** GIVEN TEXT follows **
While developing a product from scratch based on deep learning you always end up asking yourself this question: "How will I ship and maintain my deep learning models in production?". Given that you are a data scientist or a deep learning researcher, maintaining deployed products is by far the less exciting part of the process.
In this guide, I'll show you how I managed to ship my image super-resolution project with minimal devops and maintenance (see the final demo here).
Here you'll learn how I used Algorithmia, Pytorch, Django, Docker as well as my own library to create an end to end product that people can enjoy and use whenever they want.
This post is divided into 2 parts:
- Part 1: Implementing the research paper
- Part 2: Creating an API endpoint for your model
All these parts are independent so you may want to jump directly on the one of your interest if you only want to know about the devops or the paper implementation part.
1. Understanding the big picture
When I started this journey I told myself: "Hey I think today I'm confident enough so I can start implementing papers from scratch so let's have some fun and jump right onto a GAN paper" and this is what I did with SRGAN and SRPGAN. Later I found that I should have started with papers based on more traditional deep learning architectures, but I'll come back to that later.
** End of GIVEN TEXT **
TASK> Copy the whole guide on shipping a deep learning project above, word for word. You won't need the records to do this.
** DATASET EXCERPTS follows **
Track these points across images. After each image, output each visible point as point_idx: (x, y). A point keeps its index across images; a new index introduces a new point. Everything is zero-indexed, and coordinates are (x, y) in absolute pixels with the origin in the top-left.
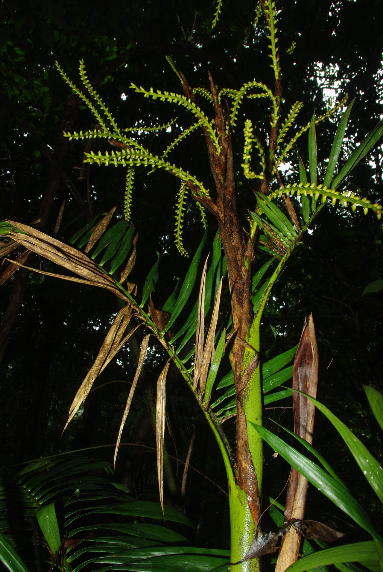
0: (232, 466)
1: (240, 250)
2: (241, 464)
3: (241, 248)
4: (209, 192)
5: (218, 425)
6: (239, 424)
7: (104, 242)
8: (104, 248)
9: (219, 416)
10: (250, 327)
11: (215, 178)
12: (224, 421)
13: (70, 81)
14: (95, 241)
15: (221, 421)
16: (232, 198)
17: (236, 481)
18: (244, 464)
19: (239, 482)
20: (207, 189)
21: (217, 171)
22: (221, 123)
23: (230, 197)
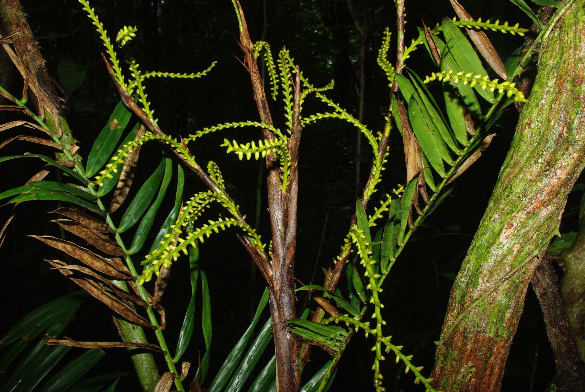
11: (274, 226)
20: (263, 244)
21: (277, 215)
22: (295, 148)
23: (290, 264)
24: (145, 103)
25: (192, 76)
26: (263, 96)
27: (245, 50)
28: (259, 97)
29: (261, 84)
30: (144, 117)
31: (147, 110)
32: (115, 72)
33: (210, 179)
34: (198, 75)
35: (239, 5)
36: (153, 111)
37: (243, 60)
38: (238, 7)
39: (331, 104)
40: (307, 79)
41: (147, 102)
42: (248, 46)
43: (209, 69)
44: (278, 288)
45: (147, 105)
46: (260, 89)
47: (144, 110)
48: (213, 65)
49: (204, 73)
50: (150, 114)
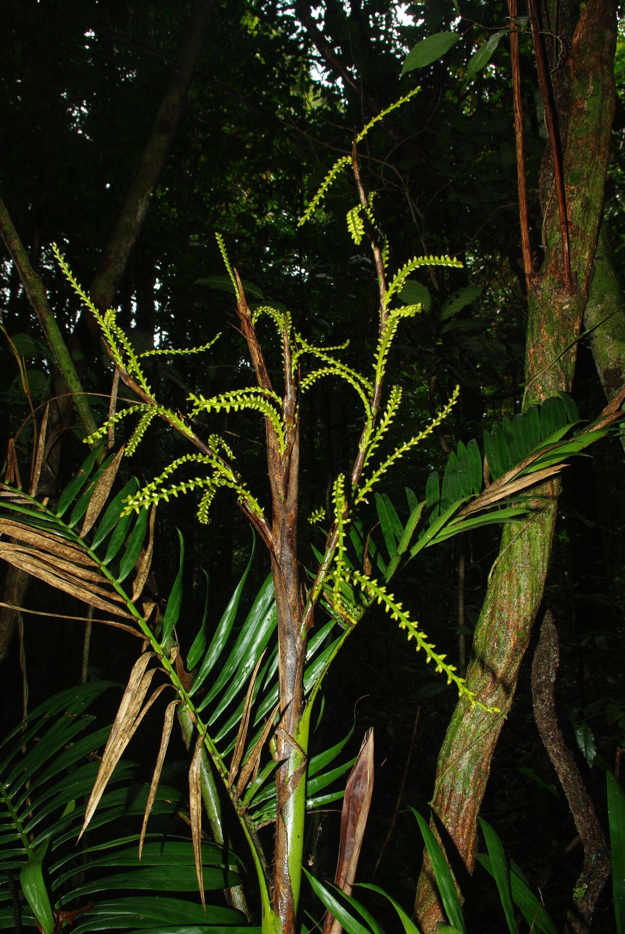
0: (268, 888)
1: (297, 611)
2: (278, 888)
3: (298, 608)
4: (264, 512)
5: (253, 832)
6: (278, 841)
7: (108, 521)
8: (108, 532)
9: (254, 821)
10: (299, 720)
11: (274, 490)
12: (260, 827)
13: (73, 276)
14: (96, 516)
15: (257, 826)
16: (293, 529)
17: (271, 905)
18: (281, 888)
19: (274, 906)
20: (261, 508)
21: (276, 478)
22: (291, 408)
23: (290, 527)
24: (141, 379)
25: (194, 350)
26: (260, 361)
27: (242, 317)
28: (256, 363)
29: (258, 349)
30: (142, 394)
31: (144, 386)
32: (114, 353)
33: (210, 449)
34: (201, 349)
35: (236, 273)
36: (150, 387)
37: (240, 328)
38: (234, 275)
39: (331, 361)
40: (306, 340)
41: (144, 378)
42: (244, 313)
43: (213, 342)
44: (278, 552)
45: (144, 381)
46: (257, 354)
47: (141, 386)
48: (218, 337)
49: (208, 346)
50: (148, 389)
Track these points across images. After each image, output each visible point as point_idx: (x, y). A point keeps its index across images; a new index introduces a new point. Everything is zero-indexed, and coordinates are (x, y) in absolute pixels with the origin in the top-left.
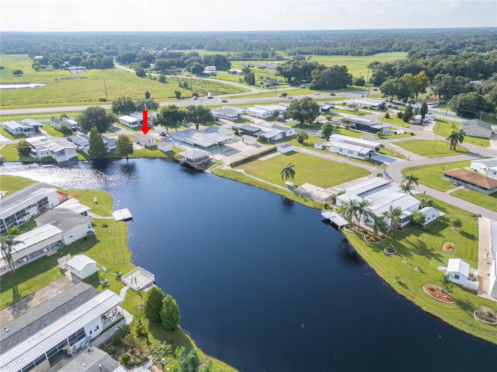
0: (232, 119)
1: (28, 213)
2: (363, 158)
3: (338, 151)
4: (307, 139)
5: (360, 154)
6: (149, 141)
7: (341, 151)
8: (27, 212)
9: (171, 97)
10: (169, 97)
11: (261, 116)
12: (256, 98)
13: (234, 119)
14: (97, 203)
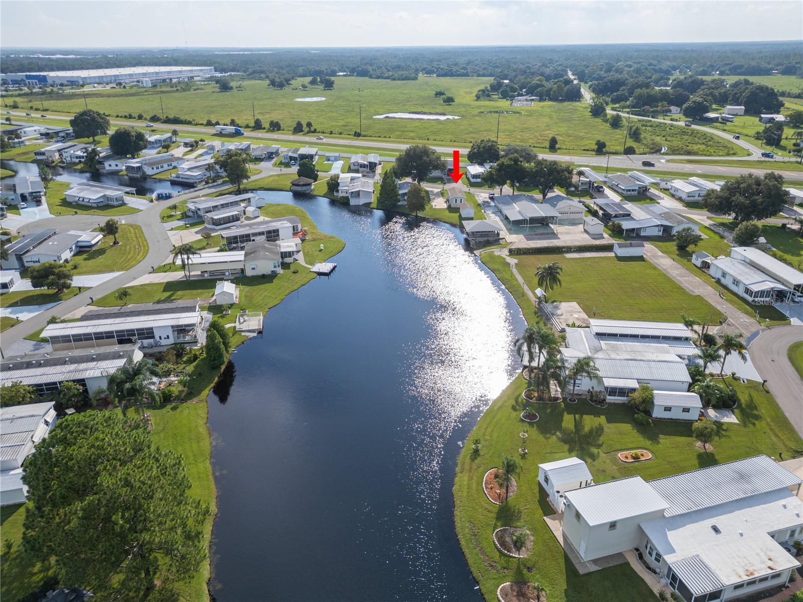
** End of DATASET EXCERPTS **
OUTPUT OF THE TASK>
While developing a product from scratch based on deep learning you always end up asking yourself this question: "How will I ship and maintain my deep learning models in production?". Given that you are a data scientist or a deep learning researcher, maintaining deployed products is by far the less exciting part of the process.
In this guide, I'll show you how I managed to ship my image super-resolution project with minimal devops and maintenance (see the final demo here).
Here you'll learn how I used Algorithmia, Pytorch, Django, Docker as well as my own library to create an end to end product that people can enjoy and use whenever they want.
This post is divided into 2 parts:
- Part 1: Implementing the research paper
- Part 2: Creating an API endpoint for your model
All these parts are independent so you may want to jump directly on the one of your interest if you only want to know about the devops or the paper implementation part.
1. Understanding the big picture
When I started this journey I told myself: "Hey I think today I'm confident enough so I can start implementing papers from scratch so let's have some fun and jump right onto a GAN paper" and this is what I did with SRGAN and SRPGAN. Later I found that I should have started with papers based on more traditional deep learning architectures, but I'll come back to that later.